__Exercise goal__
Rewrite the stage-walls post from "Under Stage Walls: This" to "just not stick)", putting "endlag" in place of "after lag".

__Text block__
Cruel Edge Floaters and Lylat (the Jerk)
The whole purpose of picking these is to make it harder for characters like :4diddy: who have a wonky Up-B to sweetspot the edge. Because the guiding lip is so small, even floaty shark characters like :rosalina: will be hesitant to attack from below the stage because recovery will be much more risky compared to other Omegas.

Straight vs Rude walls vs Understage Walls:

:4pacman::4villager: and others that have options to attack straight down like :4bowserjr::4dedede::4diddy::4link::4megaman::4peach::4rob::4robinm::4samus::4sonic::4tlink: may prefer the rude walls over the straight, but this only has an impact against characters that can wall jump/stick.

This is a really hard one to narrow down, even from limited experience. I think it will make more sense if I share my experiences with these from helping a friend practice :4villager: vs :4diddy:

Straight Walls: Bowling balls were a threat to diddy, but wall jumping and sticking could stall or escape the ball drop. So there were enough options to avoid it.

Rude Walls: Diddy making the mistake of Up-B against the wall when Village was ready meant bowling ball to the head. Diddy had no real options because of the limit of the wall if he ended up in a bad spot against it.

Under Stage Walls: This one provides a cool stall. As Diddy, I have been able to cling to the wall under the lip (Luigi's mansion) and wait for a fully charged bowling ball to pass by before recovering safely while villager was in after lag. Should the wall stick wear off, diddy simply drops straight down but can still Up-B (and I believe wall jump still, just not stick)

I could say Straight and Under Stage could be potentially combine to one, as they mostly achieve the same thing in a slightly different way.

__Entries provided__
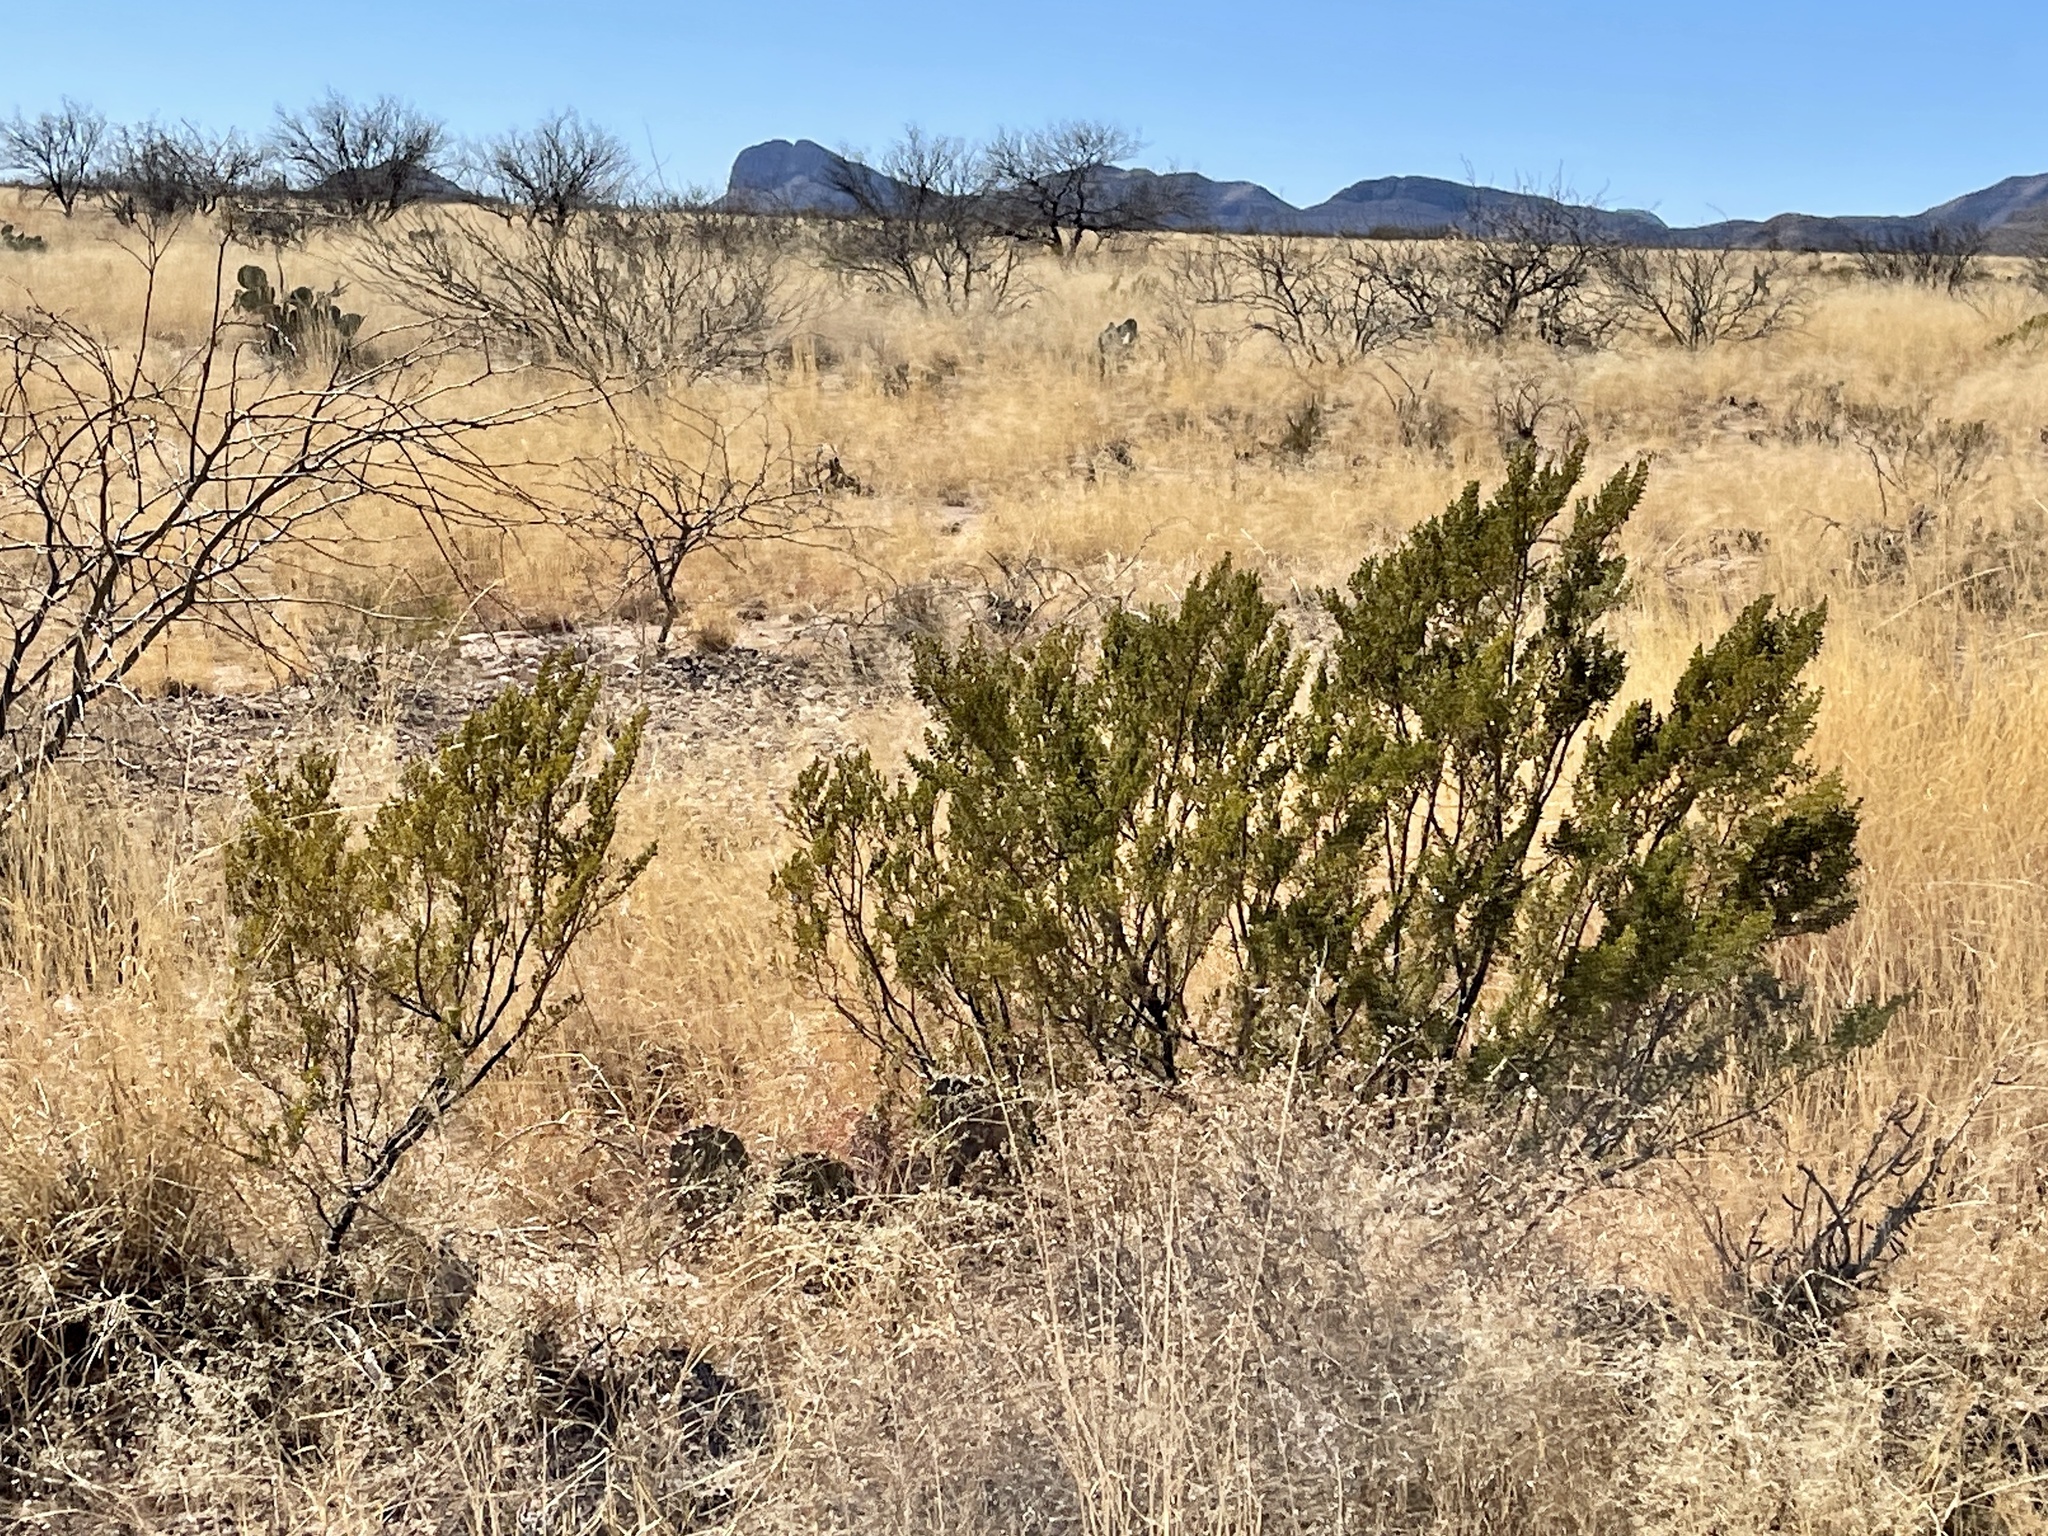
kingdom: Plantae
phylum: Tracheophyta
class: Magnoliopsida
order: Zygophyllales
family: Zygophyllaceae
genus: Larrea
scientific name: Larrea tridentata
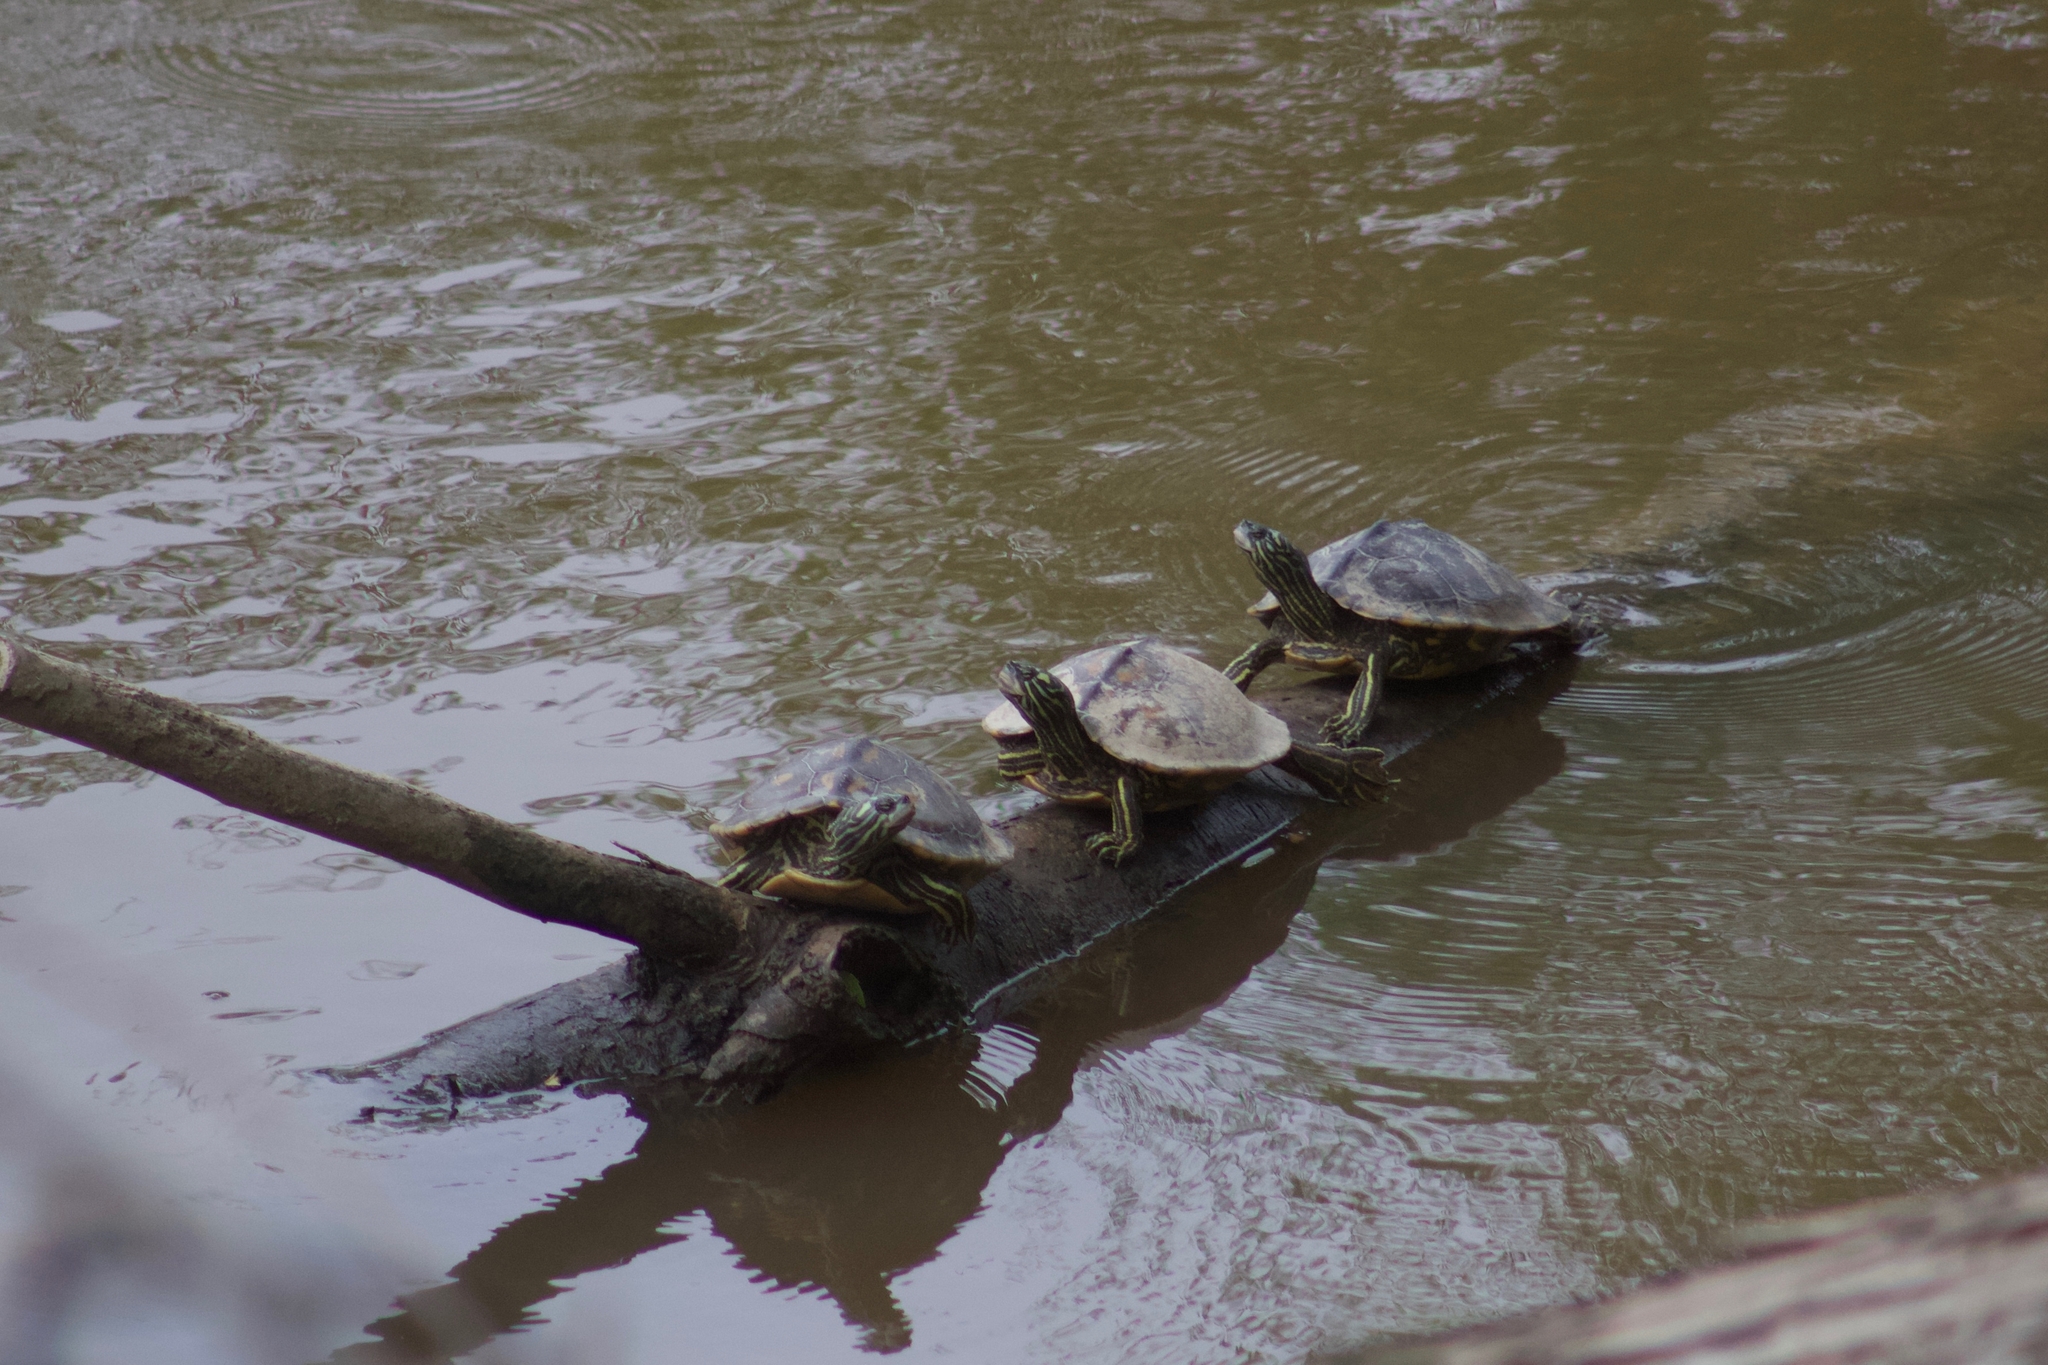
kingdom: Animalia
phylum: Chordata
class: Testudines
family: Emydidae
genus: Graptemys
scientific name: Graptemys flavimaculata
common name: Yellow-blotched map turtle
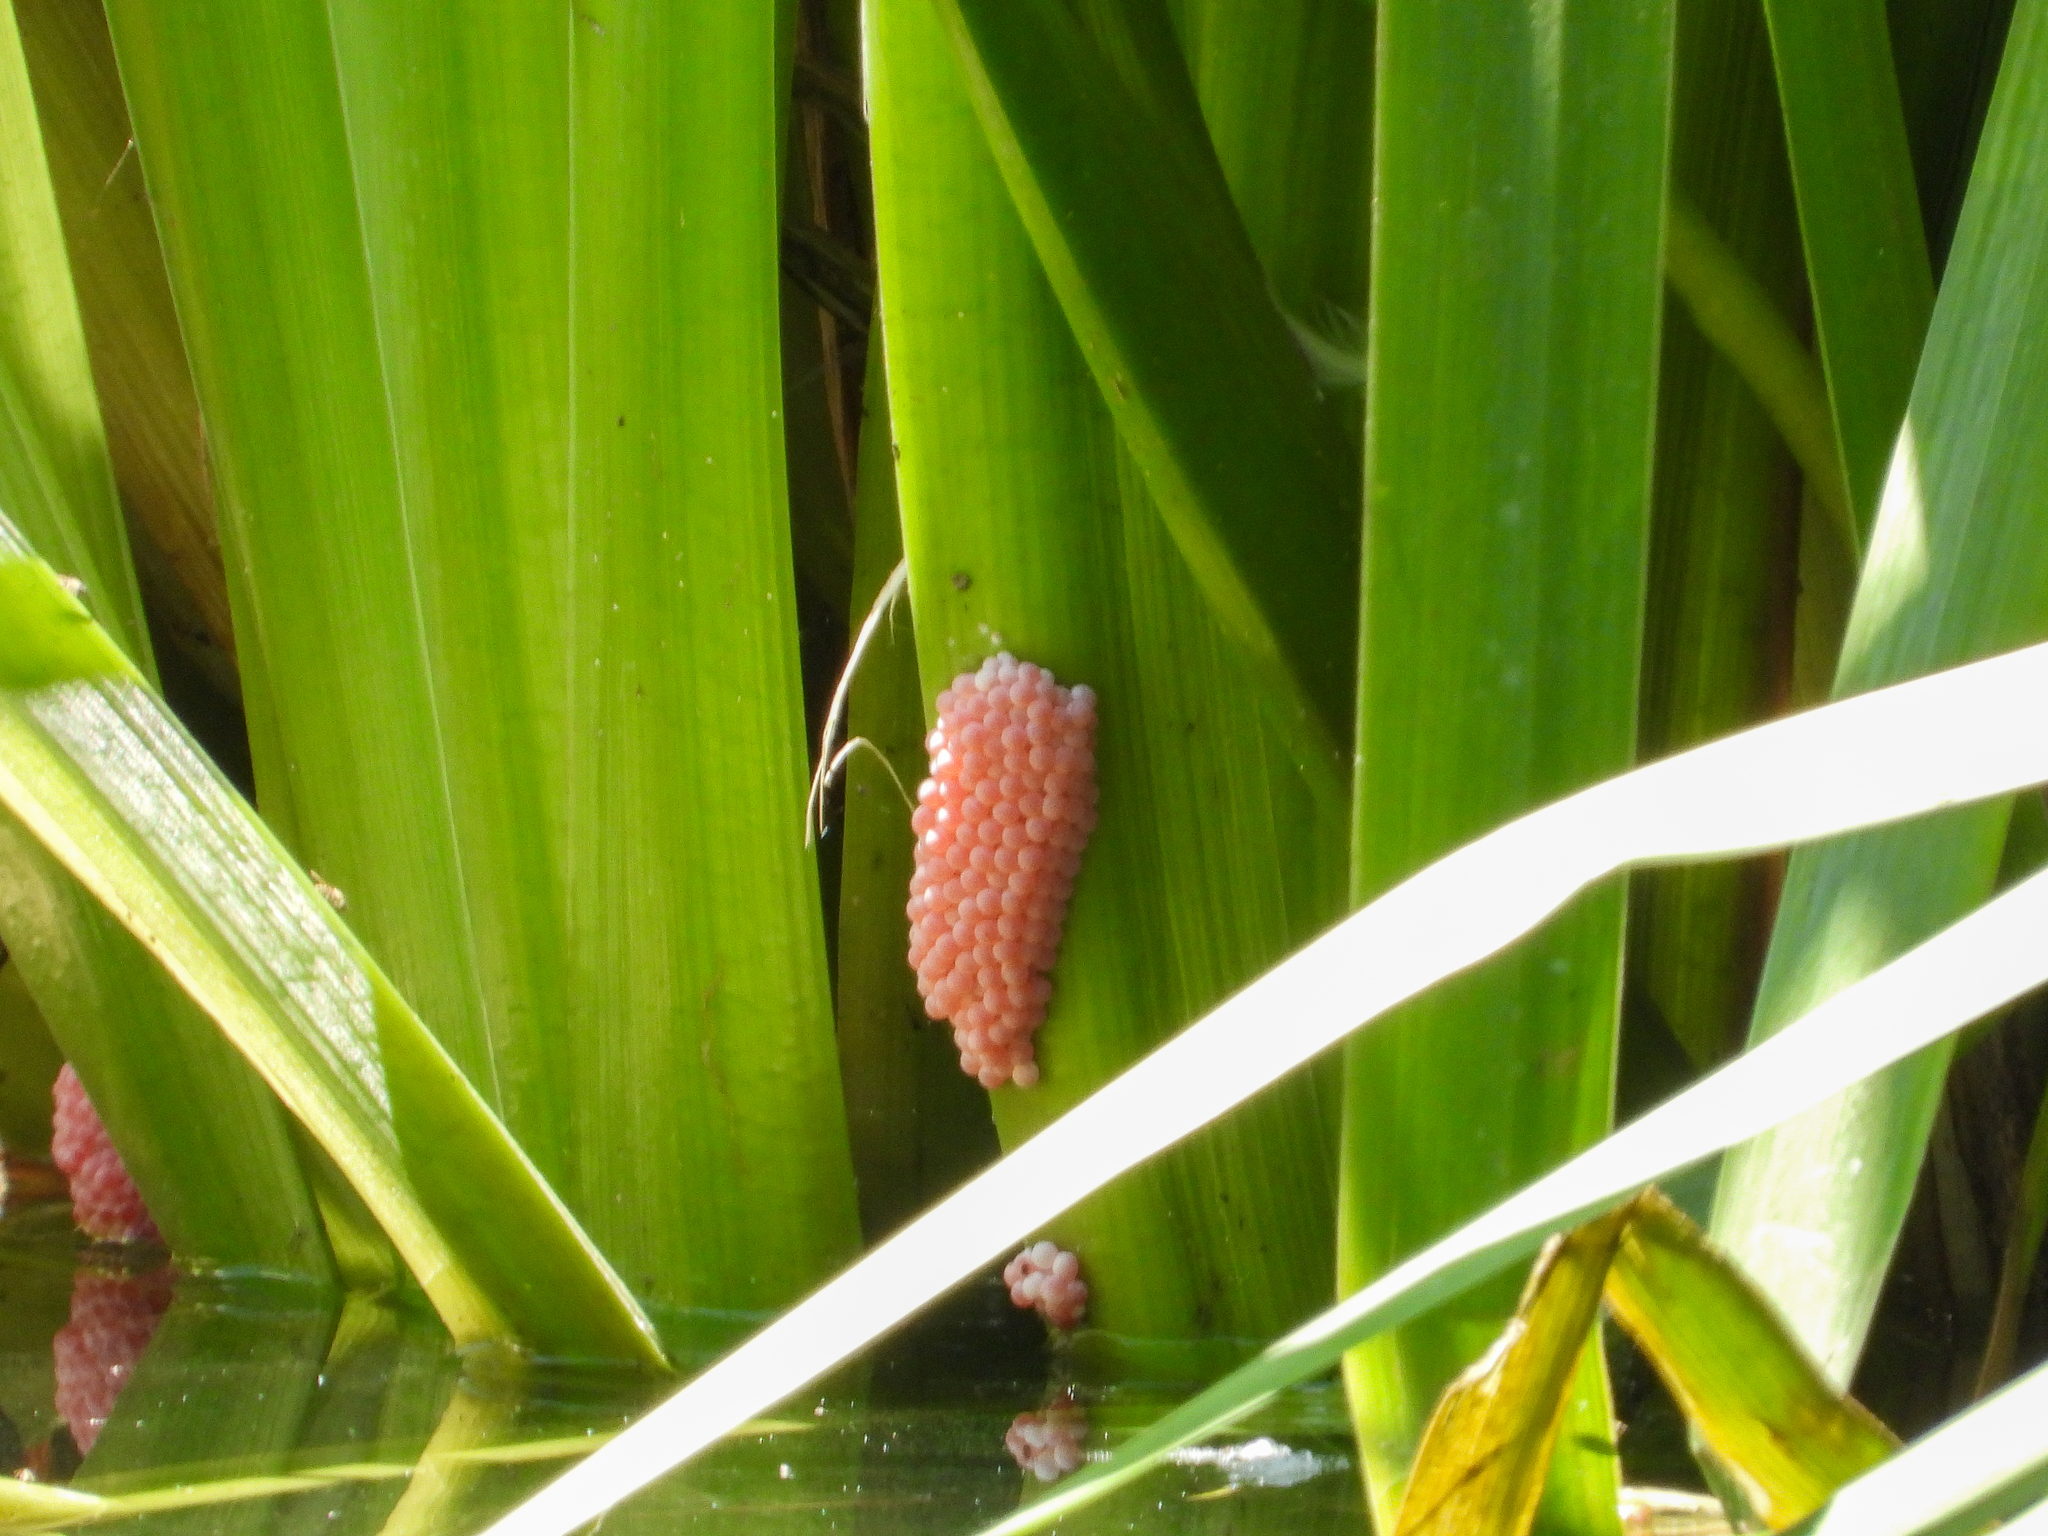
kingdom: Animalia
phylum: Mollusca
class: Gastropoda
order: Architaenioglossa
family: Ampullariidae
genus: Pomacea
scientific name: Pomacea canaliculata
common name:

__Full response__
Under Stage Walls: This one provides a cool stall. As Diddy, I have been able to cling to the wall under the lip (Luigi's mansion) and wait for a fully charged bowling ball to pass by before recovering safely while villager was in endlag. Should the wall stick wear off, diddy simply drops straight down but can still Up-B (and I believe wall jump still, just not stick)